Just take your mind back to the governors of all the states since 1999 till date. All played the Tinubu card, installed their lackeys and went ahead to attempt to lord it over them and the state. Of them all, only Bola Tinubu of Lagos, and James Ibori of Delta state succeeded in this quest. The rest, who successfully installed their successors, have lived to drink the bitter venom of the new gods in power. Take the three current cases, Godswill Akpabio and Udom Emmanuel, (Akwa Ibom), Rabiu Kwankwaso and Ganduje of Kano state and Adams Oshiomhole and Godwin Obaseki (Edo) as stark examples.
That has informed why almost all past governors now struggle to secure a seat and find relevance in the senate.
True, the politicians in the South-South or Niger Delta, as they are also called, do not have a franchise on the vices listed above. The ones in the South East are equally as bad, if not worse, despite having the umbrella Igbo social-cultural group, Ohaneze Ndigbo which aggregates their ethnic group. But unlike the politicians of the Niger Delta, they have the same ethnic identity, the gruesome civil war experience and other pluses completely missing among their peers in the Niger Delta, to fall back on when critical situations arise. Even their colleagues in the Middle Belt region have the Middlebelt Forum and Arewa Consultative Forum to conveniently run to as unifying factors. The Yorubas and the Core Northerners are at a different level altogether. They are the two most organised and most strategic of all the regional blocks in Nigeria.
Within states that make up the South-South, there are no shared ethnic bonds, no shared leadership culture, no known leadership recruitment and training and mentoring.

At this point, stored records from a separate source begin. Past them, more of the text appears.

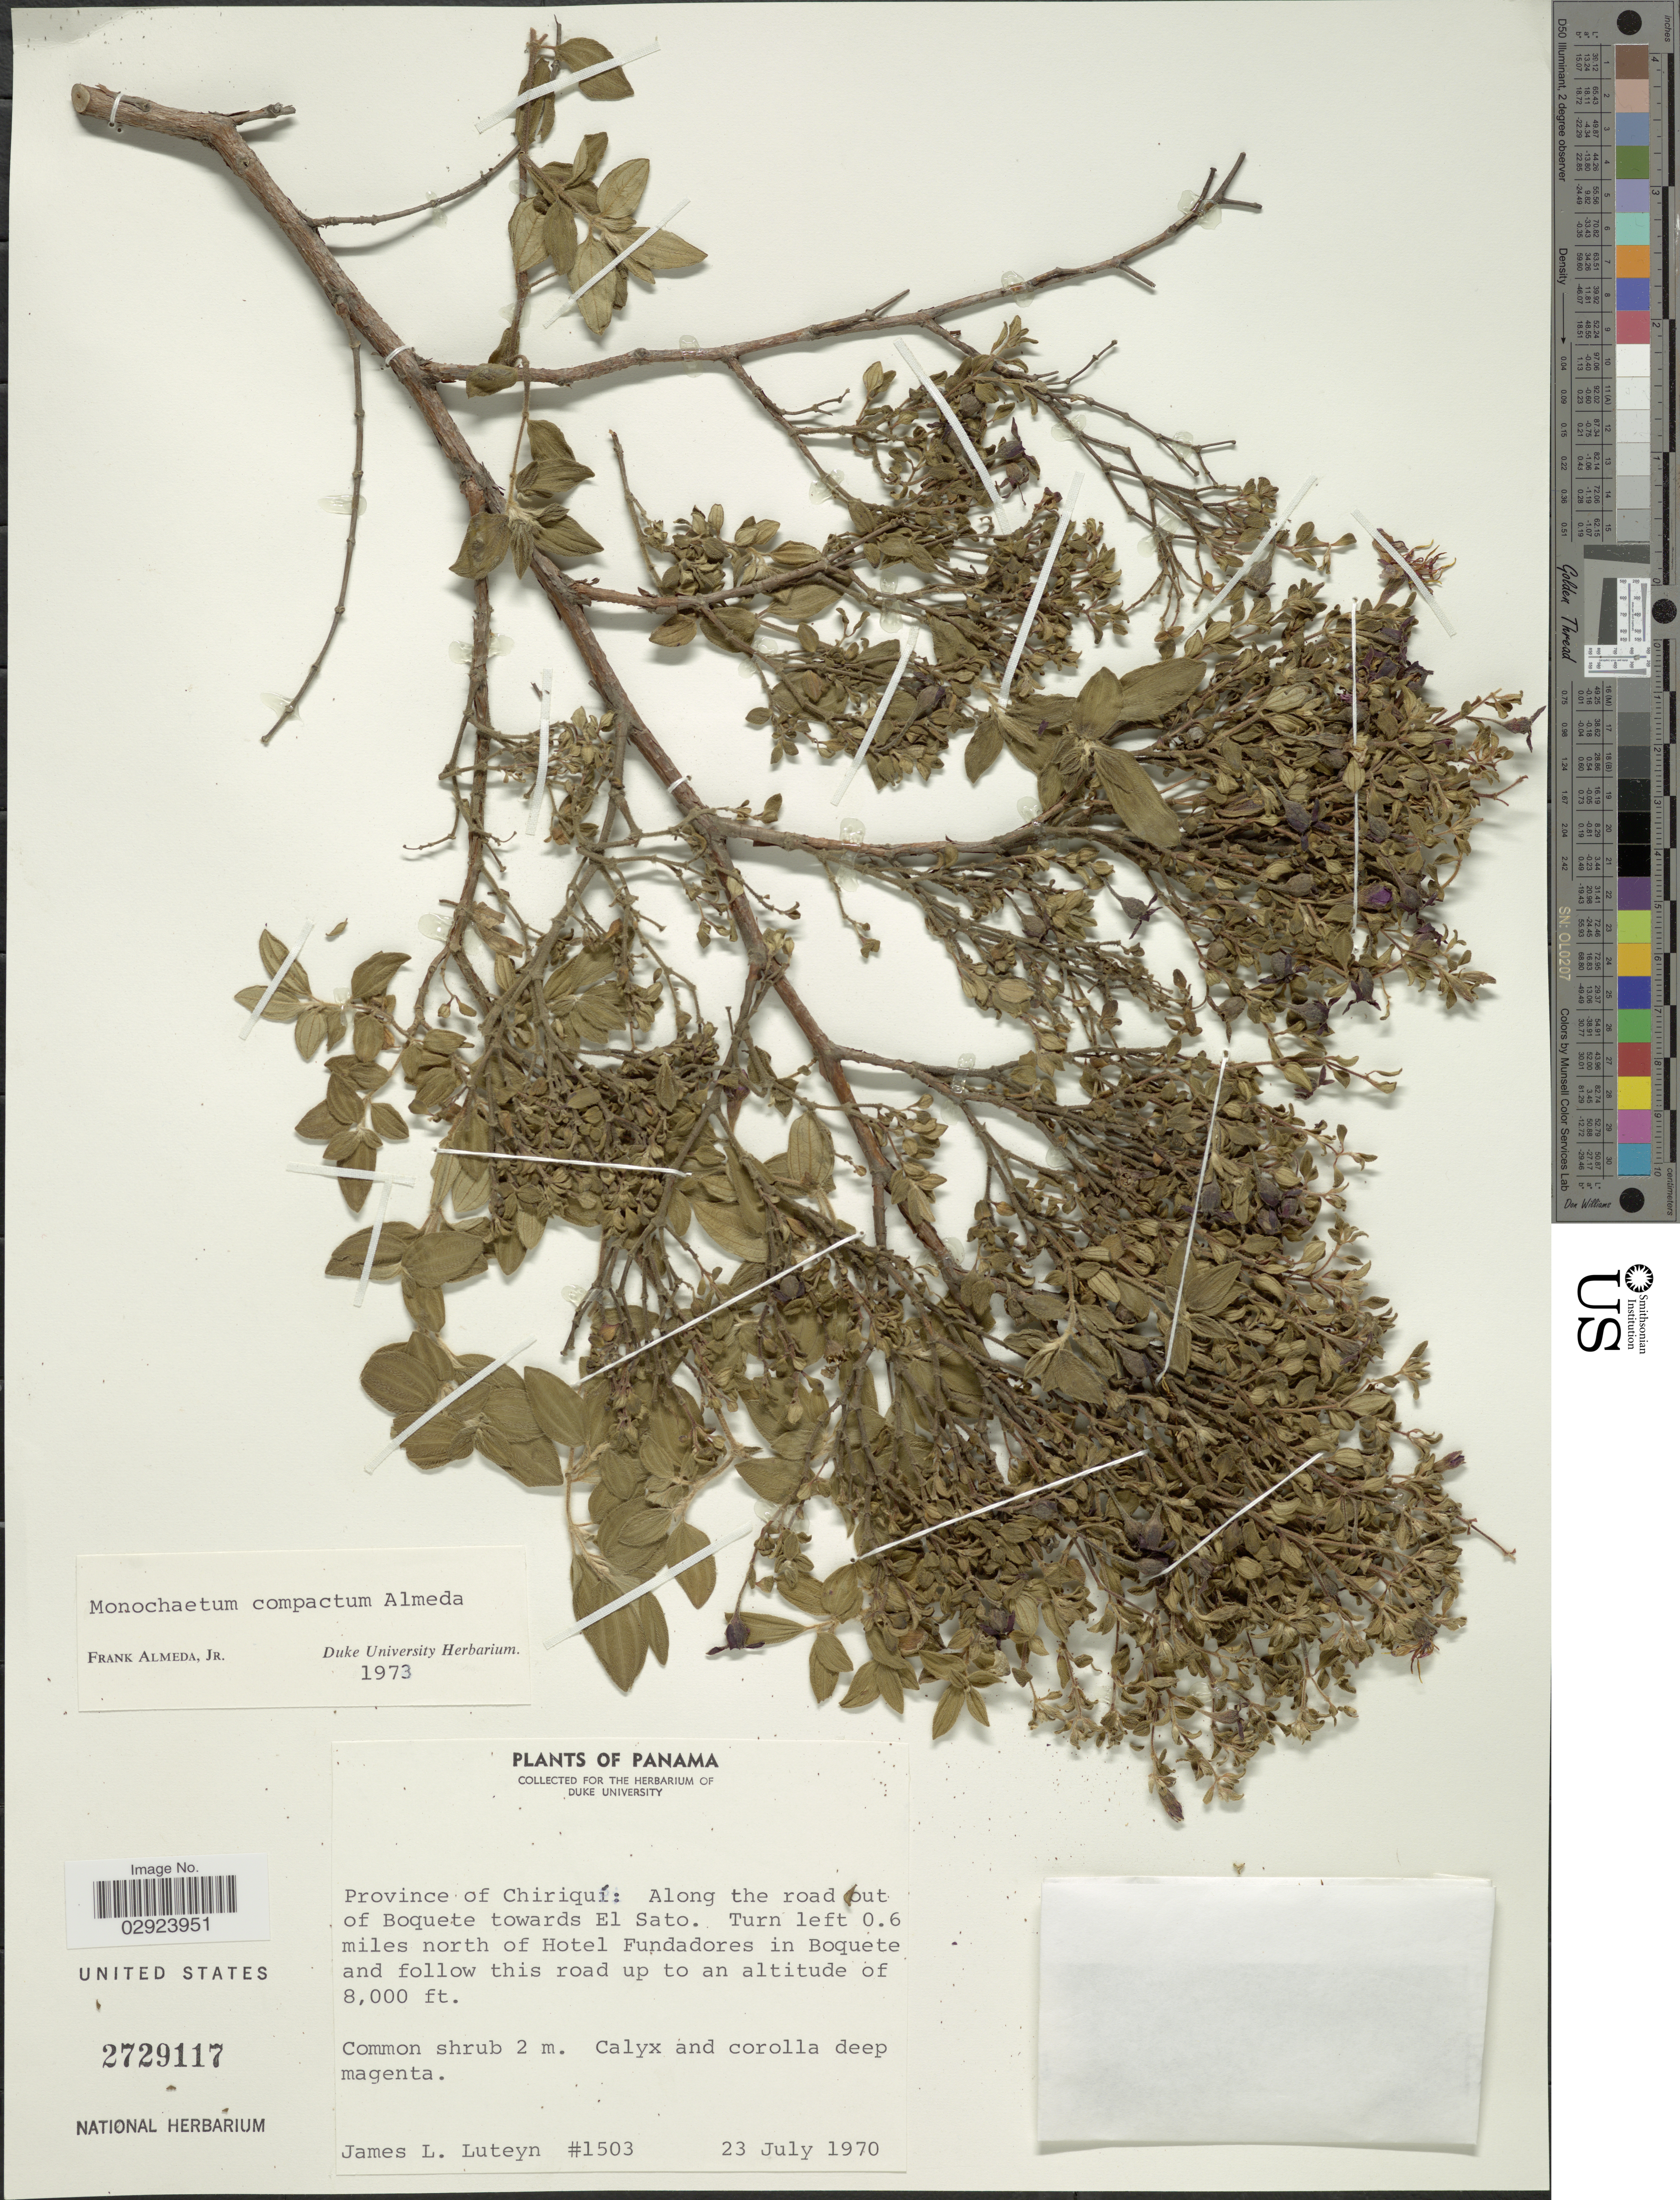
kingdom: Plantae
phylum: Tracheophyta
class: Magnoliopsida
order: Myrtales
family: Melastomataceae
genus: Monochaetum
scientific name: Monochaetum compactum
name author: Almeda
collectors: J. L. Luteyn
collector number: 1503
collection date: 1970-07-23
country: Panama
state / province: Chiriqui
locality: Along the road out of Boquete towards El Sato. Turn left 0.6 miles north of Hotel Fundadores in Boquete and follow this road.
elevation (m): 2438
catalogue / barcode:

It is an all comers field. There are no unifying strong traditional institutions that bind them. Rather a plethora of traditional institutions litter the landscape. Of course, there is the Oba of Benin, The Otaru of Auchi, The Orodje of Okpe, The Olu of Warri, The Asagba of Asaba, in the Midwest region. We all saw what our main man, the bulldozer governor of Rivers State, Nyesom Wike, did to the collegiate group of traditional rulers in his state recently. Any governor can do same in Bayelsa, Delta, Akwa Ibom, Cross River; and get away with it.
Unlike most other regions in Nigeria, the South South is bedevilled by an agonising lack of leaders. Chief E.K Clark tried using his connection to the former President Goodluck Jonathan to mobilise the region under his leadership, while Anenih did the same under the Olusegun Obasanjo government. Today, you can hardly find one or two persons who can mobilise their states, not to talk of region, under their leadership. The South South is an open field filled with willing prostitutes who sell themselves, their states and region for selfish pittance. This is where the crab mentality comes into full play. They all end up at the minority junction.